Harriet could have chosen to establish her life as a free woman, to stay safe and away from the men who were looking for her. Instead, she took a leap of faith and returned at least 19 times to the South via the Underground Railroad to rescue her family and dozens of other slaves trapped in lives of suffering. In all those times and with a $40,000 bounty on her head, she never got caught, and she never “lost a passenger.” Even when she went to rescue her husband and he wouldn’t go with her, she wasn’t deterred. Instead, she took other slaves who wanted to escape and didn’t let the rejection discourage her from continuing her work.

And she didn’t stop there. When the Civil War started, Harriet served as a cook and nurse until she eventually chose to become an armed scout and spy for the North. She was the first woman to lead an armed raid in the war, helping to free over 700 slaves during the expedition.

Even in the late years of her life, Harriet continued to speak up for the vulnerable, take action against injustice, and give freely of her material possessions, time, and heart. She worked with Susan B. Anthony to promote women’s suffrage. She gave property to the church to specifically build a home for elderly former slaves who couldn’t afford care elsewhere. Her life was one of self-sacrifice, and she didn’t let fear stop her from doing what she knew she was called to do.

Harriet’s entire life pointed towards her faith in Christ and the confidence that she had in Him. Some say that her final words were a paraphrase of John 14:3, saying “I go to prepare a place for you, and where I am ye may be also.” Others say her final words were “swing low, sweet chariot.” Either way, she knew she would be seeing Christ face to face. Of the work she did on the Underground Railroad, in the Civil War, and in the late years of her life, she also pointed people to her faith in God, saying “’Twasn’t me, ‘twas the Lord! I always told Him, ‘I trust you. I don’t know where to go or what to do, but I expect You to lead me,’ an’ He always did.” She grabbed hold of what God had planned for her and never let go.

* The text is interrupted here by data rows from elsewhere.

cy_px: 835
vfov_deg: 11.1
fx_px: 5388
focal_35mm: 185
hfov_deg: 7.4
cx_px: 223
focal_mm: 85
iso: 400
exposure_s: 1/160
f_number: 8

What does it look like for us to live life like this? Jesus called Peter to step out of the boat in faith, and that’s what we are called to do as well. Harriet stepped out and refused to let the waves keep her from leaving a legacy of freedom, justice, and mercy for countless people. She kept her eyes on Christ and fully trusted that God would use her, protect her, and guide her.

I speak from experience when I say that taking risks is not easy. I’m not talking about risks like bungee jumping or investing in stock or confessing your feelings to your crush. I’m talking life-changing, take-the-plunge, all-in, trusting-God risks—the risks that led Harriet to bring hundreds of slaves to freedom. These are the risks that are usually stopped by feelings of being not enough, too much, unqualified, and unprepared. But by putting our expectations and dreams fully in God’s and focusing our lives on Him, we can follow in Harriet’s footsteps, living fearlessly and faithfully. We live in the victory that Christ already won on the cross and show His love and grace to everyone around us.

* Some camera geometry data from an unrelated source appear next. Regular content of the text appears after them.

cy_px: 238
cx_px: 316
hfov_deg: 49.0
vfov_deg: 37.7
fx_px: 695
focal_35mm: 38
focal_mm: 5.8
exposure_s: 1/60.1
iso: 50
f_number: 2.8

So instead of living lives led by fear, what if we are led by faith? What if we take that risk to say “I trust you. I don’t know where to go or what to do, but I expect You to lead me” like Harriet did? It can be so easy for us to get discouraged—by rejection, loneliness, mistakes, challenges. We can let our lives be ruled by fear, and in reality, we’ll probably stay pretty safe by avoiding risks and not stepping out of that boat. But in doing that, we miss out on so much of what God has to offer us—thriving, full lives led by a bold, confident faith that reflects His glory.